> **EXERCISE TEXT**:
● ● ● ●

Depot Manager, APSRTC Vs Mohd. Ghani and Another

Andhra Pradesh High Court 18 Jul 2007 Writ Petition No. 32910 of 1998 (2007) 07 AP CK 0040
Bench: Single Bench
Result Published
Acts Referenced

Judgement Snapshot

Case Number

Writ Petition No. 32910 of 1998

Hon'ble Bench

C.V. Nagarjuna Reddy, J

Advocates

P. Rajani Reddy, SC, for the Appellant; P. Krishna Rao and Government Pleader for Labour, for the Respondent

Final Decision

Allowed

Acts Referred
  • Andhra Pradesh State Road Transport Corporation Employees (Conduct) Regulations, 1963 - Regulation 28
  • Constitution of India, 1950 - Article 226
  • Industrial Disputes Act, 1947 - Section 11A

Judgement Text

Translate:

@JUDGMENTTAG-ORDER

C.V. Nagarjuna Reddy, J.@mdashThis writ petition is filed for a writ of certiorari to quash the award dated 27.6.2000 of the Labour Court, Godavarikhani in I.D. No. 33 of 1995 whereby it directed reinstatement of respondent No. 1 as Driver in Andhra Pradesh State Road Transport Corporation (for short ''the Corporation'').

2. The 1st respondent was appointed as a Driver in the Corporation on 1.7.1986. While performing his duty on the route Karimnagar to Bombay on 22.4.1994, he was involved in an incident, which has lead to initiation of departmental proceedings against him. After a preliminary enquiry, a charge-sheet dated 24.3.1994 was served on the 1st respondent wherein two charges were framed which read as under:

1. For having attempted to commit theft of Rs. 10,000/- on 22.2.1994 from a passenger, by name Sri Shaik Sharfuddin r/o. Singaram, who sat on the seat No. 4, which is located by the side of your rest cot in the Vehicle No. AP 9Z 6075, while you were on duty on the Karimnagar to Bombay, on 22.2.1994, which clearly shows your fraudulent motive and dishonesty, which constitutes misconduct in terms of Regulation 28(xv) of APSRTC Employees'' (Conduct) Regulation 1963.

2. For having given room to publish above said theft mentioned in the charge No. 1 in daily newspaper ''Andhra Prabha'' on 9.3.1994 as "prayanikudi sommu dongilinchina driveru" and degraded the image of the Corporation, which constitutes misconduct in terms of Regulation 28(x) of APSRTC Employees (Conduct) Regulation 1963.

● ● ● ●

> **WORK REQUEST**: Reproduce the part of the judgment starting with "Judgement Text" and going on through "short ''the Corporation'').". The items that come next have no connection to the judgment.

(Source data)
● ● ● ●

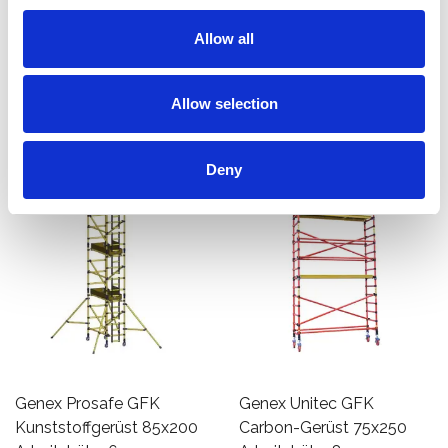
€7.202,00
€4.566,00
€9.292,30
€5.891,02
Allow all
Exkl. MwSt
Exkl. MwSt
Produkt anzeigen
Produkt anzeigen
Allow selection
Deny
Genex Prosafe GFK
Genex Unitec GFK
Kunststoffgerüst 85x200
Carbon-Gerüst 75x250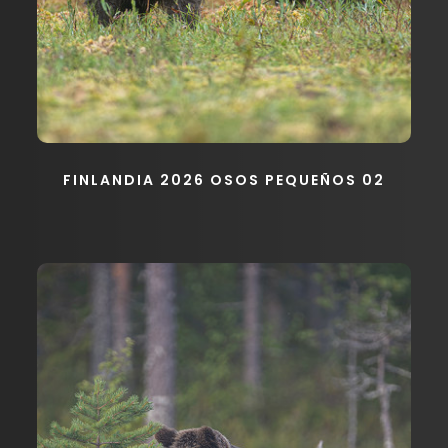
FINLANDIA 2026 OSOS PEQUEÑOS 02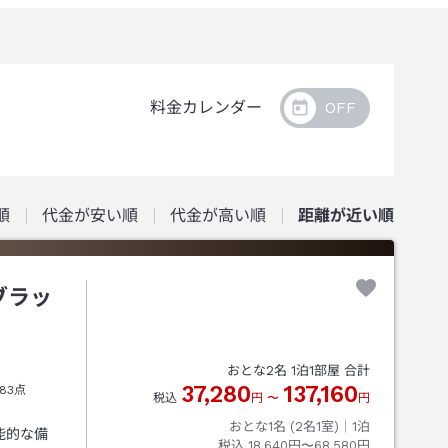
料金カレンダー
順
代金が安い順
代金が高い順
距離が近い順
ブラッ
おとな
2
名
1
泊
1
部屋 合計
37,280
137,160
83点
税込
円
〜
円
おとな1名 (
2
名1室)｜
1
泊
能的な備
税込
18,640円〜68,580円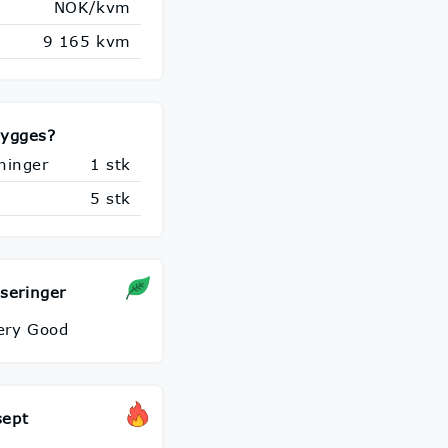
NOK/kvm
9 165 kvm
bygges?
ninger
1 stk
5 stk
iseringer
ery Good
sept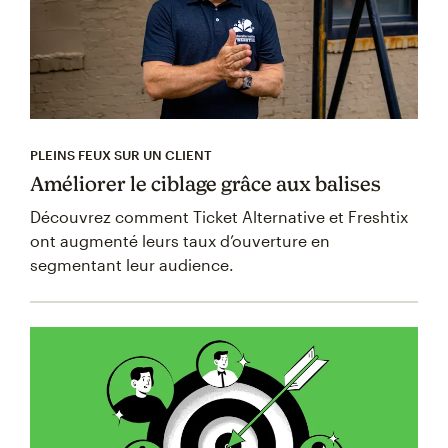
PLEINS FEUX SUR UN CLIENT
Améliorer le ciblage grâce aux balises
Découvrez comment Ticket Alternative et Freshtix
ont augmenté leurs taux d’ouverture en
segmentant leur audience.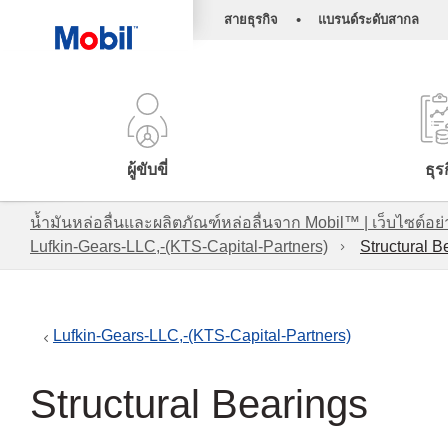
•
สายธุรกิจ
แบรนด์ระดับสากล
ผู้ขับขี่
ธุร
น้ำมันหล่อลื่นและผลิตภัณฑ์หล่อลื่นจาก Mobil™ | เว็บไซต
Lufkin-Gears-LLC,-(KTS-Capital-Partners)
Structural B
Lufkin-Gears-LLC,-(KTS-Capital-Partners)
Structural Bearings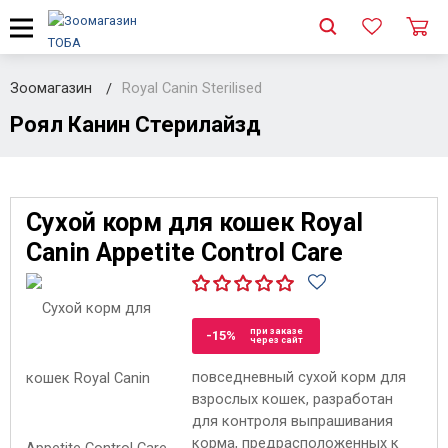
Зоомагазин
Royal Canin Sterilised
Роял Канин Стерилайзд
Сухой корм для кошек Royal
Canin Appetite Control Care
при заказе
-15%
через сайт
повседневный сухой корм для
взрослых кошек, разработан
для контроля выпрашивания
корма, предрасположенных к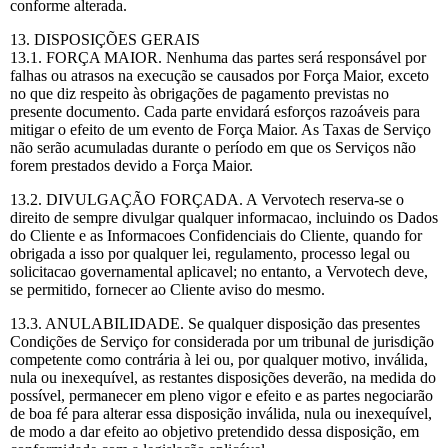
conforme alterada.
13. DISPOSIÇÕES GERAIS
13.1. FORÇA MAIOR. Nenhuma das partes será responsável por
falhas ou atrasos na execução se causados por Força Maior, exceto
no que diz respeito às obrigações de pagamento previstas no
presente documento. Cada parte envidará esforços razoáveis para
mitigar o efeito de um evento de Força Maior. As Taxas de Serviço
não serão acumuladas durante o período em que os Serviços não
forem prestados devido a Força Maior.
13.2. DIVULGAÇÃO FORÇADA. A Vervotech reserva-se o
direito de sempre divulgar qualquer informacao, incluindo os Dados
do Cliente e as Informacoes Confidenciais do Cliente, quando for
obrigada a isso por qualquer lei, regulamento, processo legal ou
solicitacao governamental aplicavel; no entanto, a Vervotech deve,
se permitido, fornecer ao Cliente aviso do mesmo.
13.3. ANULABILIDADE. Se qualquer disposição das presentes
Condições de Serviço for considerada por um tribunal de jurisdição
competente como contrária à lei ou, por qualquer motivo, inválida,
nula ou inexequível, as restantes disposições deverão, na medida do
possível, permanecer em pleno vigor e efeito e as partes negociarão
de boa fé para alterar essa disposição inválida, nula ou inexequível,
de modo a dar efeito ao objetivo pretendido dessa disposição, em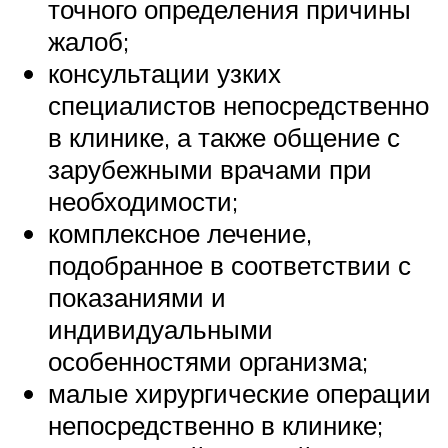
точного определения причины
жалоб;
консультации узких
специалистов непосредственно
в клинике, а также общение с
зарубежными врачами при
необходимости;
комплексное лечение,
подобранное в соответствии с
показаниями и
индивидуальными
особенностями организма;
малые хирургические операции
непосредственно в клинике;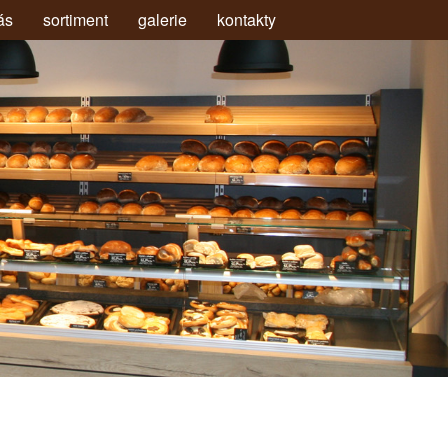
ás
sortiment
galerie
kontakty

● ● ● ●

> **ANSWER BOX**:
Judgement Text

Translate:

@JUDGMENTTAG-ORDER

C.V. Nagarjuna Reddy, J.@mdashThis writ petition is filed for a writ of certiorari to quash the award dated 27.6.2000 of the Labour Court, Godavarikhani in I.D. No. 33 of 1995 whereby it directed reinstatement of respondent No. 1 as Driver in Andhra Pradesh State Road Transport Corporation (for short ''the Corporation'').